Zero Pretense, Warm Meals at Art of the Table

A taste of chef Dustin Ronspies' down-to-earth cooking in a teensy space in Wallingford.

By Seattle Mag April 20, 2011


This article originally appeared in the April 2011 issue of Seattle magazine.

Recently, I had my first meal at this four year old hidden dinner club, and my goodness, it was earthy, interesting and delicious.

The restaurant, open since 2007, serves a set menu—four courses for $55; wine pairings tack on an extra $35—each night except Mondays (when it does a small-plates dinner; see website for info on that), and the menu evolves subtly with the quietest turn of the seasons.

Calling the sliver of a dining room in a quiet area of Wallingford a “restaurant” seems wrong. Communal tables and a space so small you could reach yours arms out and hug the person across the room make dinner at Art of the Table feel much more like a warm gathering in someone’s home. That someone is Dustin Ronspies, the chef and owner, who humbly introduces himself and each dish as the evening moves along, encouraging diners to chat up their neighbors.

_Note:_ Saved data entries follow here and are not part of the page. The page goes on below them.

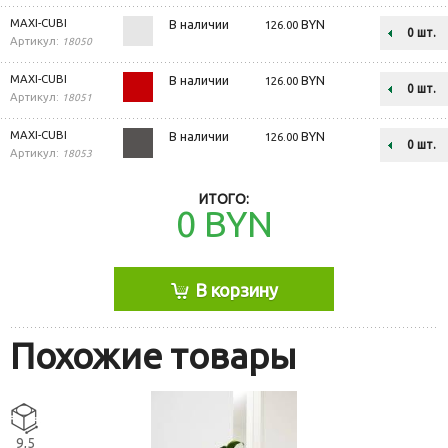
MAXI-CUBI
В наличии
BYN
126.00
шт.
Артикул:
18050
MAXI-CUBI
В наличии
BYN
126.00
шт.
Артикул:
18051
MAXI-CUBI
В наличии
BYN
126.00
шт.
Артикул:
18053
ИТОГО:
0
BYN
В корзину
Похожие товары
9,5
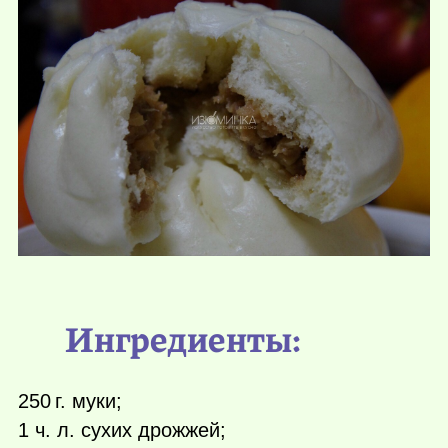
Ингредиенты:
250 г.
муки;
1 ч. л. сухих дрожжей;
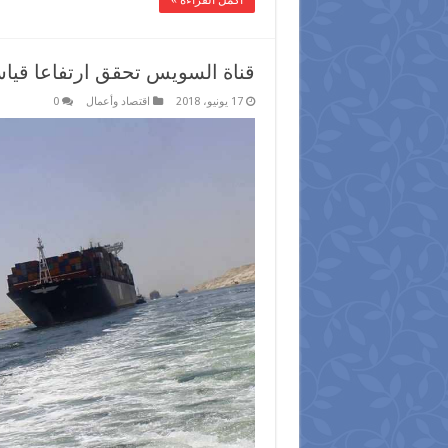
قناة السويس تحقق ارتفاعا قياسي
17 يونيو، 2018
اقتصاد وأعمال
0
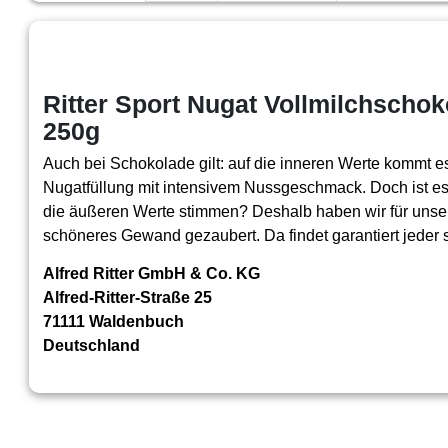
Ritter Sport Nugat Vollmilchschok
250g
Auch bei Schokolade gilt: auf die inneren Werte kommt es
Nugatfüllung mit intensivem Nussgeschmack. Doch ist es
die äußeren Werte stimmen? Deshalb haben wir für unser
schöneres Gewand gezaubert. Da findet garantiert jeder 
Alfred Ritter GmbH & Co. KG
Alfred-Ritter-Straße 25
71111 Waldenbuch
Deutschland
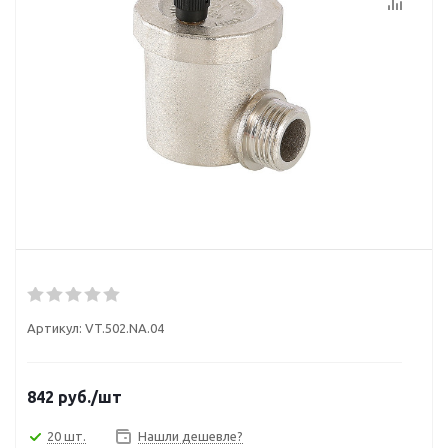
Артикул:
VT.502.NA.04
842
руб.
/шт
20 шт.
Нашли дешевле?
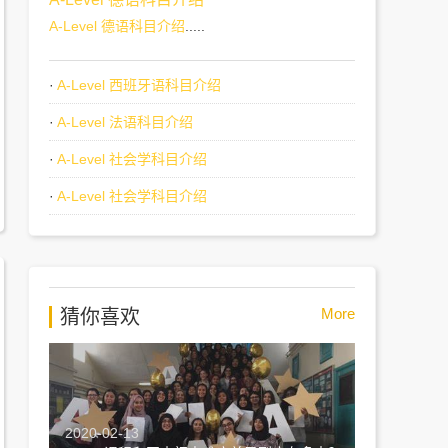
A-Level 德语科目介绍
.....
·
A-Level 西班牙语科目介绍
·
A-Level 法语科目介绍
·
A-Level 社会学科目介绍
·
A-Level 社会学科目介绍
More
猜你喜欢
2020-02-13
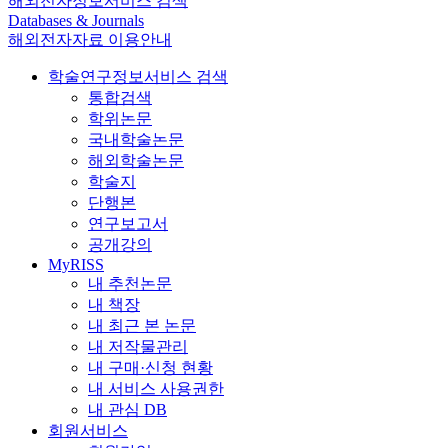
해외전자정보서비스 검색
Databases & Journals
해외전자자료 이용안내
학술연구정보서비스 검색
통합검색
학위논문
국내학술논문
해외학술논문
학술지
단행본
연구보고서
공개강의
MyRISS
내 추천논문
내 책장
내 최근 본 논문
내 저작물관리
내 구매·신청 현황
내 서비스 사용권한
내 관심 DB
회원서비스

There’s a bit of kumbaya going on here, which is especially apparent when Ronspies, who began cooking as a child and spent years as a personal chef prior to opening AOTT, gently strikes a gong hanging in the dining room to introduce each course, such as intoxicating dashi broth enriched with pork belly and prawns, steelhead cooked to absolute perfection and partnered with wild mushrooms, and sunchoke chips so good I wish I could’ve bought a bag of them. Dessert—a cloying pecan-caramel tart with a rosemary ice cream full of needles—is the only course I didn’t enjoy. And though the wine pairings were smart, the price for them was on the high side. Still, I can’t think of another place where the stylish, down-to-earth food is prepared with so little pretense.